James Hansen, the director of NASA's Goddard Institute for Space Studies and a leading US climate expert, testified in November, 2007: "Saving the planet and creation surely requires phase-out of coal use except where the CO2 is captured and sequestered (stored in one of several possible ways)." And he has said even more dramatically, "If we cannot stop the building of more coal-fired power plants, those coal trains will be death trains — no less gruesome than if they were boxcars headed to crematoria, loaded with uncountable, irreplaceable species", he said, reminding us that the future of all life on Earth is at stake.
To avoid a total phase out of coal, the coal industry is desperately eager to "demonstrate" that CO2 can be captured and sequestered below ground.
Without CCS, coal is over, and if coal is over then space opens up for renewable technologies. It poses a basic choice: stick with 19th century technologies (coal and oil) or move into the 21st century and revitalise our economy and our standing in the world at the same time.
Naturally, with the coal, oil, automobile, mining and railway industries depending upon it, carbon capture and storage will not be easily derailed. Both major political parties enthusiastically endorse the coal industry's "clean coal" campaign. In his 2008 State of the Union address on January 28, Bush said, "Let us fund new technologies that can generate coal power while capturing carbon emissions". And, as noted above, both Barack Obama and Hillary Clinton support carbon capture and storage.

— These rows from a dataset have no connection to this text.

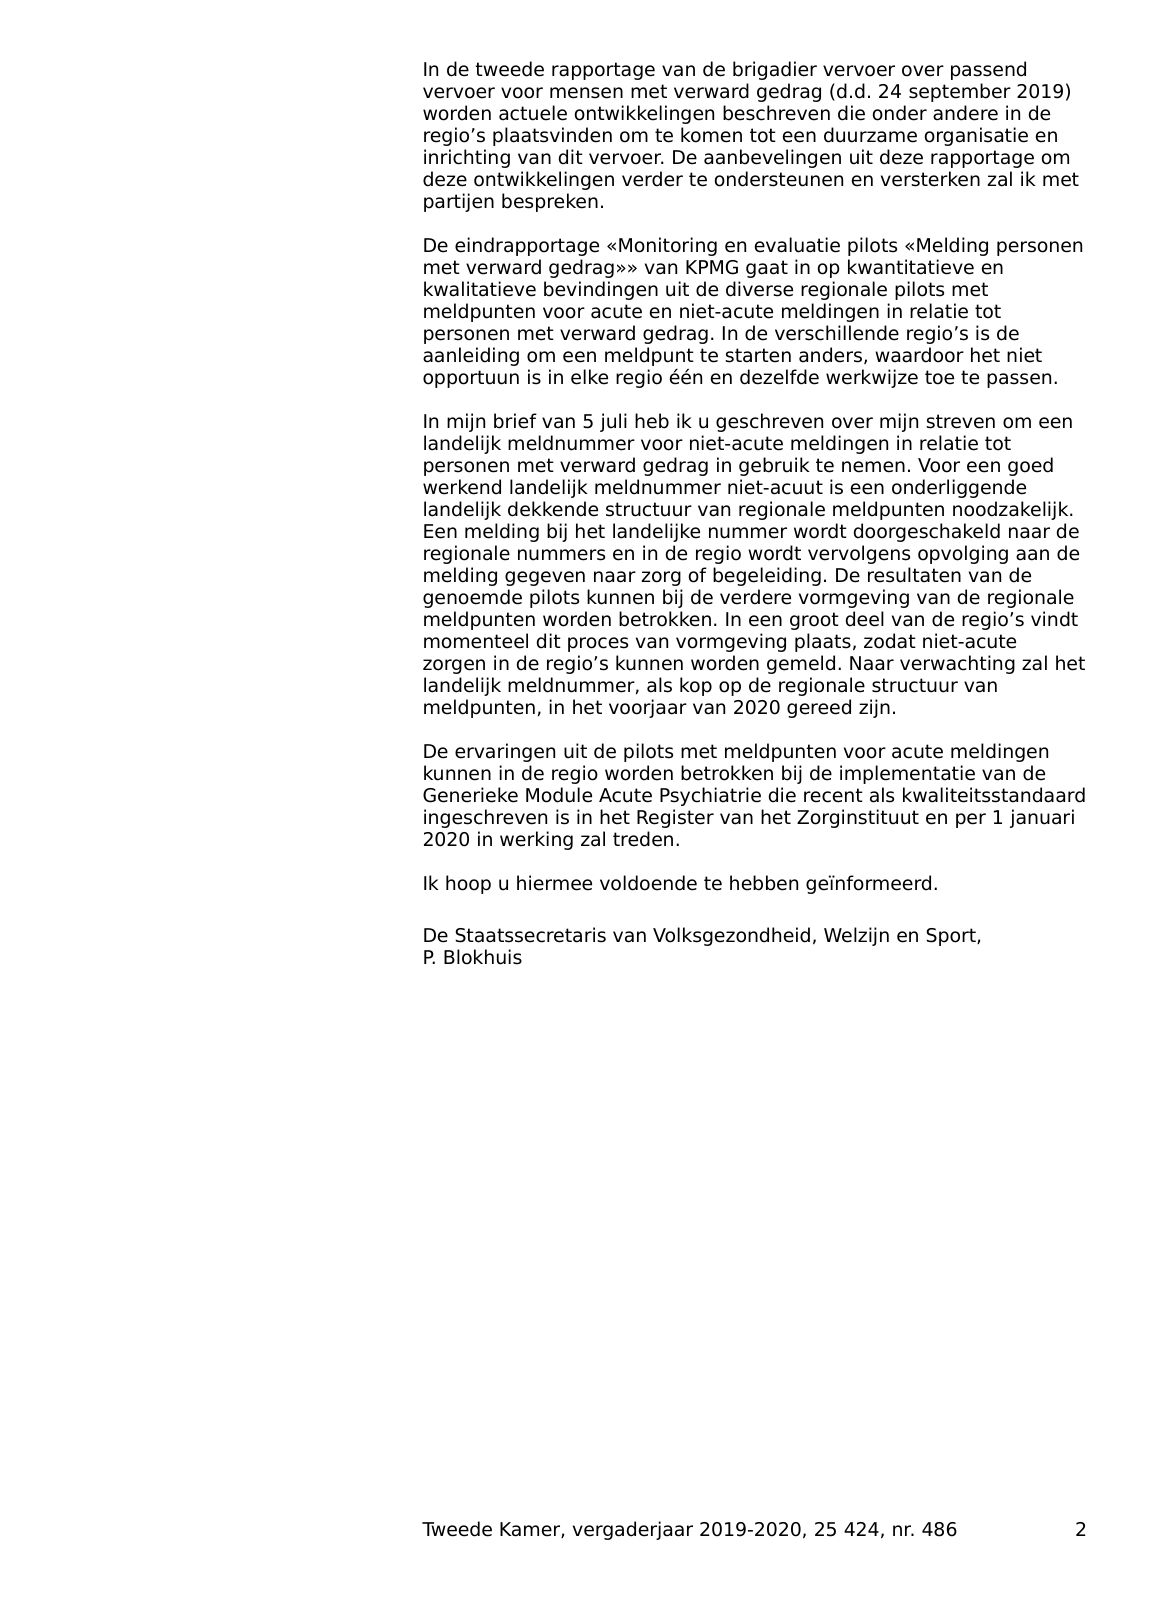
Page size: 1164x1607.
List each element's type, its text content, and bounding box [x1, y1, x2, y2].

text De ervaringen uit de pilots met meldpunten voor acute meldingen kunnen in de regio worden betrokken bij de implementatie van de Generieke Module Acute Psychiatrie die recent als kwaliteitsstandaard ingeschreven is in het Register van het Zorginstituut en per 1 januari 2020 in werking zal treden. [422, 741, 1087, 851]
text De Staatssecretaris van Volksgezondheid, Welzijn en Sport, P. Blokhuis [422, 925, 1087, 969]
text In de tweede rapportage van de brigadier vervoer over passend vervoer voor mensen met verward gedrag (d.d. 24 september 2019) worden actuele ontwikkelingen beschreven die onder andere in de regio’s plaatsvinden om te komen tot een duurzame organisatie en inrichting van dit vervoer. De aanbevelingen uit deze rapportage om deze ontwikkelingen verder te ondersteunen en versterken zal ik met partijen bespreken. [422, 59, 1087, 213]
text Ik hoop u hiermee voldoende te hebben geïnformeerd. [422, 873, 1087, 895]
text De eindrapportage «Monitoring en evaluatie pilots «Melding personen met verward gedrag»» van KPMG gaat in op kwantitatieve en kwalitatieve bevindingen uit de diverse regionale pilots met meldpunten voor acute en niet-acute meldingen in relatie tot personen met verward gedrag. In de verschillende regio’s is de aanleiding om een meldpunt te starten anders, waardoor het niet opportuun is in elke regio één en dezelfde werkwijze toe te passen. [422, 235, 1087, 389]
text In mijn brief van 5 juli heb ik u geschreven over mijn streven om een landelijk meldnummer voor niet-acute meldingen in relatie tot personen met verward gedrag in gebruik te nemen. Voor een goed werkend landelijk meldnummer niet-acuut is een onderliggende landelijk dekkende structuur van regionale meldpunten noodzakelijk. Een melding bij het landelijke nummer wordt doorgeschakeld naar de regionale nummers en in de regio wordt vervolgens opvolging aan de melding gegeven naar zorg of begeleiding. De resultaten van de genoemde pilots kunnen bij de verdere vormgeving van de regionale meldpunten worden betrokken. In een groot deel van de regio’s vindt momenteel dit proces van vormgeving plaats, zodat niet-acute zorgen in de regio’s kunnen worden gemeld. Naar verwachting zal het landelijk meldnummer, als kop op de regionale structuur van meldpunten, in het voorjaar van 2020 gereed zijn. [422, 411, 1087, 719]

Futuregen dead, CSS survives
So Futuregen may be dead, but carbon capture and storage is anything but. Two days after President Bush endorsed "clean coal" in his final State of the Union address, deputy energy secretary Clay Sell held a press conference to renounce the Illinois Futuregen project. However, he was quick to point out that Bush's 2009 budget includes a $648 million subsidy for coal — a $129 million (25%) increase over 2008.
Sell pointed out that there are at least 33 coal plants planned, or under construction, using gasification technology. He gave the utilities until March 3 to apply for 100% government funding to add carbon capture and storage to any of those 33 projects. He said the DoE's new approach would result in "twice as much carbon" being buried in the ground in the next few years, compared to the Illinois Futuregen project.
So it seems apparent that the DoE beheaded the Futuregen project not to derail so-called "clean coal" but to accelerate its development, aiming to get CCS demonstration projects going more quickly in more places simultaneously. Like the mythical Hydra, a giant many-headed serpent with poisonous breath, Futuregen and its progeny will be hard to kill.
[From Rachel's Democracy & Health News #944, January 31, 2008.]